WASHINGTON -- The Muslim chaplain in the Army who was once accused of being a spy at the terrorist prison at Guantanamo Bay Navy Base submitted a letter of resignation yesterday saying that he had never received an apology for being locked up for 76 days before the case against him collapsed and that his personal belongings in Cuba were not returned.
Army Captain James Yee notified his commanding officer that he will seek a discharge from the military in January, citing the espionage allegations against him that were leaked to the media in September 2003 and that "irreparably injured my personal and professional reputation and destroyed my prospects for a career in the United States Army."
The letter from Yee, who has been stationed at Fort Lewis, Wash., since court-martial proceedings against him foundered earlier this year, is his first publicly available comments about his case because he is under orders not to make any speech that would be "disrespectful" toward military authorities or other officials or to criticize military policy in a "disloyal" manner.
"My ability to defend myself against this pattern of unfairness has been impeded by official correspondence, the clear purpose of which is to chill the exercise of my right to free speech," Yee wrote. "I have waited for months for an apology for the treatment to which I have been subjected, but none has been forthcoming. I have been unable even to obtain my personal effects from Guantanamo Bay, despite repeated requests."
There was no immediate response from the military.
Yee formerly ministered to Muslim soldiers and about 650 accused members of Al Qaeda and Taliban imprisoned at Guantanamo. He was arrested on Sept. 10 at Jacksonville Naval Air Station after a customs agent, tipped off by waiting FBI and military counterintelligence officials, searched his bag. Yee allegedly had papers with information thought to be related to the prison.
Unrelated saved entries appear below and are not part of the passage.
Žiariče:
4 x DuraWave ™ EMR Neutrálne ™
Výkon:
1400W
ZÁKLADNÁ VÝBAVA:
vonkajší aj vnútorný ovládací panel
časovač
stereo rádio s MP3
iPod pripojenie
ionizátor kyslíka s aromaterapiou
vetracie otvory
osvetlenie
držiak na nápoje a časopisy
The military, which has never explained why it first grew suspicious of Yee, took him to a Navy brig in South Carolina, where he was locked up for 76 days -- much of it in maximum-security solitary confinement.
The Washington Times broke the story of Yee's arrest in a front-page article on Sept. 20, citing an anonymous source to incorrectly report that the chaplain had been charged with "sedition, aiding the enemy, spying, espionage, and failure to obey a general order."
In fact, Yee was never charged with any of those crimes. The Army accused him of mishandling classified information by taking papers home and transporting them without the proper covers. Later, allegations of adultery and downloading pornography onto his government computer were made during the investigation. Yee's lawyer, Eugene Fidell, has said that the morality charges were a face-saving gesture by military officials after they were unable to prove their national security case against Yee.
Early this year, the then-Guantanamo commander, Major General Geoffrey Miller, downgraded the case to administrative proceedings and dropped the charges relating to classified materials. The military never said what the evidence taken from Yee at the time of his arrest showed.
In March, Miller found Yee guilty of adultery and accessing porn on his government computer and ordered him punished by placing a letter of reprimand in his permanent file. A higher general later set that reprimand aside.
In a related development, the Center for Constitutional Rights, which in June won a Supreme Court decision opening the doors of US courts to Guantanamo detainees to challenge their detention without trial, asked a judge yesterday for an order preventing the military from holding a combatant status review tribunal for three of its clients -- all British citizens -- until those detainees meet with their lawyers.
The tribunals, which began last week in response to the Supreme Court decision, are the first judicial-like proceedings the detainees have had in the more than two years they have been held without charges. The tribunals allow detainees to challenge their individual designation as "enemy combatants" before a military panel with the help of a military official who is not a lawyer.
Also yesterday, the Pentagon announced that it had transferred five Moroccan detainees to the control of their home government, reducing the total number of detainees left at Guantanamo to about 585. The military said the transfer had been arranged prior to the commencement of the combatant status review tribunals.